- _Source passage_

The placental membrane protects the fetus from mechanical and physical factors during gestation. Rupture of the membranes is seen during labor and sometimes before the onset of labor (premature rupture of membranes [PROM]). Increased matrix metalloproteinase activity has been documented in human placental membrane cells near term, at the time of labor, and when PROM occurs.1 The matrix metalloproteinases are enzymes belonging to a family of zinc- and calcium-dependent endopeptidases that have the combined ability to degrade the components of the connective tissue of the membranes.2,3 It is speculated that controlled matrix metalloproteinase activity maintains the mechanical and structural integrity of the fetal membrane by a regulated collagenolytic and remodeling process throughout pregnancy.4 Vadillo-Ortega et al5 documented increased activity of the matrix metalloproteinases and reduced activity of their inhibitors in the amniotic fluid of women with PROM. It is theorized that the collagen-rich extracellular matrix of placental membranes can be degraded by increased matrix metalloproteinase activity or by reduced activity of the tissue inhibitors of metalloproteinases.4–6
Although the causes of PROM are multifactorial, several exogenous and endogenous factors have been linked to it.6 The main exogenous factor is infection, with consequent host inflammatory response, present in over 60% of cases of PROM.6–8 We speculate that infection could cause an imbalance in the expression pattern of matrix metalloproteinases and their natural inhibitors, which might result in increased activity of matrix metalloproteinases leading to PROM.
In this study we examined the pattern of expression of gelatinase A and B (matrix metalloproteinase 2 and 9) because these proteases are essential for degradation of amniochorion basement membrane in response to infectious stimuli. We also examined changes in the expression of tissue inhibitor of metalloproteinase 2, which can inhibit both gelatinases. This inhibitor is also involved in the activation process of gelatinase A.
Materials and Methods
This study was approved by the institutional review board at The Women's Hospital at Centennial Medical Center, Nashville, Tennessee.

- _What you need to do_
**1)** Please write out the passage on matrix metalloproteinases and membrane rupture word for word, from "Materials and Methods" up to and including "Center, Nashville, Tennessee.".
**2)** Carry the passage on matrix metalloproteinases and membrane rupture forward from its final sentence.

- _Listed records_
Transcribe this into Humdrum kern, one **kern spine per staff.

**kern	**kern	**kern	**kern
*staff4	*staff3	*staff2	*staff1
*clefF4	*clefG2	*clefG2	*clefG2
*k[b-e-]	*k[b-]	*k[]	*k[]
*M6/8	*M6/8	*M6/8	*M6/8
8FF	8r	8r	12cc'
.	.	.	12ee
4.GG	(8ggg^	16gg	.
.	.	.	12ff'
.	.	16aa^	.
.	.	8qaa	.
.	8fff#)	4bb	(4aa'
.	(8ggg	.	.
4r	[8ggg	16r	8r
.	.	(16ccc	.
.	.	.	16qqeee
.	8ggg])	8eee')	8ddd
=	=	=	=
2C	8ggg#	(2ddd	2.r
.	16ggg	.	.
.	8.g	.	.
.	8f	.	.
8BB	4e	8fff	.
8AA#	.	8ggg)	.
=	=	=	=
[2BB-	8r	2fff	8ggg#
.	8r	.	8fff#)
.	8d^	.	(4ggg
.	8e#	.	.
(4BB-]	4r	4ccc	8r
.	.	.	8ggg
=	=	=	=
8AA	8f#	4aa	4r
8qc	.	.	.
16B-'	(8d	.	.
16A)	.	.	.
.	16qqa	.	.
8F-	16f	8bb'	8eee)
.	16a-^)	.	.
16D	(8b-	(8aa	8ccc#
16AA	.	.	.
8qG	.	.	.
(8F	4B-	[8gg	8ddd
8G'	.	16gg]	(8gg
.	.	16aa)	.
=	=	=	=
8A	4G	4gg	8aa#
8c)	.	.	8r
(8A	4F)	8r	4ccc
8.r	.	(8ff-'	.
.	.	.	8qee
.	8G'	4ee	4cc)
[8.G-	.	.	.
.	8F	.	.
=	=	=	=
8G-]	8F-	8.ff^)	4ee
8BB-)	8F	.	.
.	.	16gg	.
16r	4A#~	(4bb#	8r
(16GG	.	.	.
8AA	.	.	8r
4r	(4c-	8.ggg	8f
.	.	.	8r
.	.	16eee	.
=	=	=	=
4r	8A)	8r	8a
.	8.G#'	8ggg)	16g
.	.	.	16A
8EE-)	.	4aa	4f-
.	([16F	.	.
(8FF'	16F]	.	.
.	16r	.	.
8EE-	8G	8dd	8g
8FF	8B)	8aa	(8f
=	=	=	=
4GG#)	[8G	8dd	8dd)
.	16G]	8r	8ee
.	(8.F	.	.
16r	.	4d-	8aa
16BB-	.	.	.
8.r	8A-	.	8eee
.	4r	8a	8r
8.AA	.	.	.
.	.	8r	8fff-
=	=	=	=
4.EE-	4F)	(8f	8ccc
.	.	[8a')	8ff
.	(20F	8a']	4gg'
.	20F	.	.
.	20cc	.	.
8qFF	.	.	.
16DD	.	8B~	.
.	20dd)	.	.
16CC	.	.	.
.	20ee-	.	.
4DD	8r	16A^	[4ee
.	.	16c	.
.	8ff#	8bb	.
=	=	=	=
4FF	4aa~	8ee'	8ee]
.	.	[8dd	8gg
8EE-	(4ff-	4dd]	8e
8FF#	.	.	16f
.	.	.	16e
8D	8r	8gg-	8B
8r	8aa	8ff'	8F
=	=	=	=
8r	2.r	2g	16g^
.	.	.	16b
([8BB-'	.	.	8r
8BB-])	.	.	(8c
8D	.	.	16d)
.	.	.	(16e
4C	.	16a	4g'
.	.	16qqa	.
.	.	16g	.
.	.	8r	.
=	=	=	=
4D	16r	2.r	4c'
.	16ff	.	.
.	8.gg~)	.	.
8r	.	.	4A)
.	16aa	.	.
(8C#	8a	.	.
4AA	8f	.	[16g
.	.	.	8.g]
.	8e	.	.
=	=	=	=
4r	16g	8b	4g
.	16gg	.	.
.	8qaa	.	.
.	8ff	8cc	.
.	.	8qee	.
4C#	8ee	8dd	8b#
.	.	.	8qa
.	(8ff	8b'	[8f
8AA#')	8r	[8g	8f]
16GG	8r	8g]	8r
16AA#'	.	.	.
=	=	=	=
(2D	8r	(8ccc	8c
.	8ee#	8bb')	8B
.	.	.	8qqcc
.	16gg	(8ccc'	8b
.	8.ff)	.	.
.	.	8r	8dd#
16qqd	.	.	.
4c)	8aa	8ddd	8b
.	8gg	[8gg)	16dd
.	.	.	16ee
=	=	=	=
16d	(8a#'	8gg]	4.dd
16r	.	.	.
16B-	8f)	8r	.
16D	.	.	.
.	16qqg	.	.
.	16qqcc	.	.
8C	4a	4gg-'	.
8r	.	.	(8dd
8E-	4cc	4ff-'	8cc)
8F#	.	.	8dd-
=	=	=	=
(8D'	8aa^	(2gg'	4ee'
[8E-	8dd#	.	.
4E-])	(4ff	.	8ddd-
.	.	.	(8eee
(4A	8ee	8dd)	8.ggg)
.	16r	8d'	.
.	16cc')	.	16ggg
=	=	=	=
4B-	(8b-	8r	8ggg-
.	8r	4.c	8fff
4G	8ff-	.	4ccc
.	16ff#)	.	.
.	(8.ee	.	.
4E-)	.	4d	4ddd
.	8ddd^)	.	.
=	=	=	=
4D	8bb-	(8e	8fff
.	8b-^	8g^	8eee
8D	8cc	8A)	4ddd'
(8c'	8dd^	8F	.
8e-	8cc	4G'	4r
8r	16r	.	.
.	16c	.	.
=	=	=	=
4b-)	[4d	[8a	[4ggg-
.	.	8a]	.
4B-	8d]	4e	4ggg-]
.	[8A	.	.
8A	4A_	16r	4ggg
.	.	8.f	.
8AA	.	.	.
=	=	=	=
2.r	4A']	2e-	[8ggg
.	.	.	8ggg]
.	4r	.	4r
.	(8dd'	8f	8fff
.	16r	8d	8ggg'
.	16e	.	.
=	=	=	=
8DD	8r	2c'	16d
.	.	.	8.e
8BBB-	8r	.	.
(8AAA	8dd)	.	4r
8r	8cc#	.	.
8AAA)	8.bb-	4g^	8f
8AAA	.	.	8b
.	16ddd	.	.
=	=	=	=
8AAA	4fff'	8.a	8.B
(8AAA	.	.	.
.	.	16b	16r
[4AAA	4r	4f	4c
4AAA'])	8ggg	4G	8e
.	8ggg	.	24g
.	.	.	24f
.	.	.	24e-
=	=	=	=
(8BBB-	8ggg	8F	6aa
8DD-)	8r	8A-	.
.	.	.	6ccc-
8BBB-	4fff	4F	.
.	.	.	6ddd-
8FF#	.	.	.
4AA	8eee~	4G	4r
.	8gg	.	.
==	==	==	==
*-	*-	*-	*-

- _Response list_
**1)**
Materials and Methods
This study was approved by the institutional review board at The Women's Hospital at Centennial Medical Center, Nashville, Tennessee.

**2)**
Amniochorionic membranes (n = 6) were collected, placed in an organ explant system, and stimulated with lipopolysaccharide (1000 ng/mL) as described in our previous studies.9,10 Membranes were collected at random from women who had cesareans at term and were not in labor. The selection of this group was random, and average gestational age was 38.4 weeks. Women with any complications of pregnancy, twin gestations, or signs of infection or who were taking antibiotic therapy were excluded from the study. The lipopolysaccharide (endotoxin) used in this study (a component of gram-negative bacterial cell wall outer membrane) was obtained from Escherichia coli strain O55:B5 (Sigma Chemicals, St. Louis, MO). During the course of gram-negative infection this toxin is released into the tissue environment when bacterial cells die. A 24-hour stimulation of membranes was done after a 48-hour preincubation period. At the end of stimulation, tissue and media samples were collected and stored at −70C until assayed.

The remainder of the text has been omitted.